# Exercise prompt
Below are the records; print them all without any alteration.

# Source records
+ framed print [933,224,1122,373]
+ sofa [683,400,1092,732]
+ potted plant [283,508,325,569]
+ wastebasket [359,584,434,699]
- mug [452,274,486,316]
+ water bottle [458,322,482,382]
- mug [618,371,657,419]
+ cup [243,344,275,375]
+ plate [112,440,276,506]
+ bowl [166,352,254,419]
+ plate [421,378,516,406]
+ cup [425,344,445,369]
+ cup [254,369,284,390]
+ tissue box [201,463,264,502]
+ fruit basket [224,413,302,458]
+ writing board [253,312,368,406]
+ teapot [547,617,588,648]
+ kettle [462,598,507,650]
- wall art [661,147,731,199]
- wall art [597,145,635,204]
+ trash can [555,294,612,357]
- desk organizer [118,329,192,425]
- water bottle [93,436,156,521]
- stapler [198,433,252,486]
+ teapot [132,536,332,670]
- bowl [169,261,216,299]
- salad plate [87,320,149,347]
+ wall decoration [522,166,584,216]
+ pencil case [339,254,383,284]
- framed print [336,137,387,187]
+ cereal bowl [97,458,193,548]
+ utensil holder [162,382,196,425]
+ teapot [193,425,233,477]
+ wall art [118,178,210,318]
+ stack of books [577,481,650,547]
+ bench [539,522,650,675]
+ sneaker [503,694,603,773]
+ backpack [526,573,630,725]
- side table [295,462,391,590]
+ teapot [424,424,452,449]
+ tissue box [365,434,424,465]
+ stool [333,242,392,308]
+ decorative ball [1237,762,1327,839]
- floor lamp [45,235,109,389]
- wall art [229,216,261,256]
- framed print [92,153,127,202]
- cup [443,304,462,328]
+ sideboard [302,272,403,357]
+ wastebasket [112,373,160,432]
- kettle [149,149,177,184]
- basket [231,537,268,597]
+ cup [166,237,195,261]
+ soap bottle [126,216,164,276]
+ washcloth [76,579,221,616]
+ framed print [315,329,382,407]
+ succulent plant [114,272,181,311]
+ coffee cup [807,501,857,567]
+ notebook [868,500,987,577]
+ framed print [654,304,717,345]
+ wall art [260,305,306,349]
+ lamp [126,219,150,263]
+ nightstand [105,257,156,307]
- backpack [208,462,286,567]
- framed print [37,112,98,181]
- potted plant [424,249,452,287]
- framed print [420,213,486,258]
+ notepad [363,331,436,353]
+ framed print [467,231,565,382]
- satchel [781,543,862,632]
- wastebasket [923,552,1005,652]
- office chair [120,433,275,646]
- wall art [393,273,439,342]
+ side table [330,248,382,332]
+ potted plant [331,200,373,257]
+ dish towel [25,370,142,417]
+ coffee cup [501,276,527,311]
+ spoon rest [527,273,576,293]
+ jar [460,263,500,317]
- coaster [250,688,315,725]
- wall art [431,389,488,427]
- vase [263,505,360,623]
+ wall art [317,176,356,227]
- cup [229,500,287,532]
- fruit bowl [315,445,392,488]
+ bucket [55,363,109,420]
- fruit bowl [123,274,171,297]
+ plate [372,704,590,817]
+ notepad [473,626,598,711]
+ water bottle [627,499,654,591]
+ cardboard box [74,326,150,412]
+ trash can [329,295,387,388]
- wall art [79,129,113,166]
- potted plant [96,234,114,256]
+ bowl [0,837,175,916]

# Answer to this problem
+ framed print [933,224,1122,373]
+ sofa [683,400,1092,732]
+ potted plant [283,508,325,569]
+ wastebasket [359,584,434,699]
- mug [452,274,486,316]
+ water bottle [458,322,482,382]
- mug [618,371,657,419]
+ cup [243,344,275,375]
+ plate [112,440,276,506]
+ bowl [166,352,254,419]
+ plate [421,378,516,406]
+ cup [425,344,445,369]
+ cup [254,369,284,390]
+ tissue box [201,463,264,502]
+ fruit basket [224,413,302,458]
+ writing board [253,312,368,406]
+ teapot [547,617,588,648]
+ kettle [462,598,507,650]
- wall art [661,147,731,199]
- wall art [597,145,635,204]
+ trash can [555,294,612,357]
- desk organizer [118,329,192,425]
- water bottle [93,436,156,521]
- stapler [198,433,252,486]
+ teapot [132,536,332,670]
- bowl [169,261,216,299]
- salad plate [87,320,149,347]
+ wall decoration [522,166,584,216]
+ pencil case [339,254,383,284]
- framed print [336,137,387,187]
+ cereal bowl [97,458,193,548]
+ utensil holder [162,382,196,425]
+ teapot [193,425,233,477]
+ wall art [118,178,210,318]
+ stack of books [577,481,650,547]
+ bench [539,522,650,675]
+ sneaker [503,694,603,773]
+ backpack [526,573,630,725]
- side table [295,462,391,590]
+ teapot [424,424,452,449]
+ tissue box [365,434,424,465]
+ stool [333,242,392,308]
+ decorative ball [1237,762,1327,839]
- floor lamp [45,235,109,389]
- wall art [229,216,261,256]
- framed print [92,153,127,202]
- cup [443,304,462,328]
+ sideboard [302,272,403,357]
+ wastebasket [112,373,160,432]
- kettle [149,149,177,184]
- basket [231,537,268,597]
+ cup [166,237,195,261]
+ soap bottle [126,216,164,276]
+ washcloth [76,579,221,616]
+ framed print [315,329,382,407]
+ succulent plant [114,272,181,311]
+ coffee cup [807,501,857,567]
+ notebook [868,500,987,577]
+ framed print [654,304,717,345]
+ wall art [260,305,306,349]
+ lamp [126,219,150,263]
+ nightstand [105,257,156,307]
- backpack [208,462,286,567]
- framed print [37,112,98,181]
- potted plant [424,249,452,287]
- framed print [420,213,486,258]
+ notepad [363,331,436,353]
+ framed print [467,231,565,382]
- satchel [781,543,862,632]
- wastebasket [923,552,1005,652]
- office chair [120,433,275,646]
- wall art [393,273,439,342]
+ side table [330,248,382,332]
+ potted plant [331,200,373,257]
+ dish towel [25,370,142,417]
+ coffee cup [501,276,527,311]
+ spoon rest [527,273,576,293]
+ jar [460,263,500,317]
- coaster [250,688,315,725]
- wall art [431,389,488,427]
- vase [263,505,360,623]
+ wall art [317,176,356,227]
- cup [229,500,287,532]
- fruit bowl [315,445,392,488]
+ bucket [55,363,109,420]
- fruit bowl [123,274,171,297]
+ plate [372,704,590,817]
+ notepad [473,626,598,711]
+ water bottle [627,499,654,591]
+ cardboard box [74,326,150,412]
+ trash can [329,295,387,388]
- wall art [79,129,113,166]
- potted plant [96,234,114,256]
+ bowl [0,837,175,916]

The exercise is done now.